Вот все, что надо, что можно, что следовало сказать об этой крупной душе,
легшей ничком. Но еще несколько слов, может быть, совершенно удовлетворят
пытливого читателя, думающего дальше, чем автор, и в одной истории
отыскивающего другую, пока не будут исчерпаны все жизни, все любви, все
встречи и случаи, пока кроткие могильные холмы, пестреющие зеленью и
цветами, не прикроют жизни и дела всех героев, всех людей этого скромного
повествования о битвах и делах душевных.
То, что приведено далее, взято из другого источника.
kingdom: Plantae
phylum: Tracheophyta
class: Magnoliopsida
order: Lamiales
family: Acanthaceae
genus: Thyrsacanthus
Так, следуя за выздоровевшей, но
совершенно забывшей все девушкой, отметим мы и ее брак с Квинсеем, твердой
рукой протянувшим ей новые, не менее чудесные цветы жизни, и возвращение
жизнерадостности, - и все, чем дышит и живет человек, когда судьба
благоприятна ему. Только иногда, обращая взгляд к небу, где вольные черты
птиц от горизонта до горизонта ведут свой невидимый голубой путь, Руна
Квинсей пыталась припомнить нечто, задумчиво сдвигая тонкие брови свои; но
момент гас, и лишь его тень, светлым эхом возвращаясь издали, шептала слова,
- подслушанные ли где, или возникшие чужой волей? - быть может, слышанные
еще в детстве:
Если ты, не забудешь,
Как волну забывает волна...
14 ноября 1921 г.
28-го марта 23 г.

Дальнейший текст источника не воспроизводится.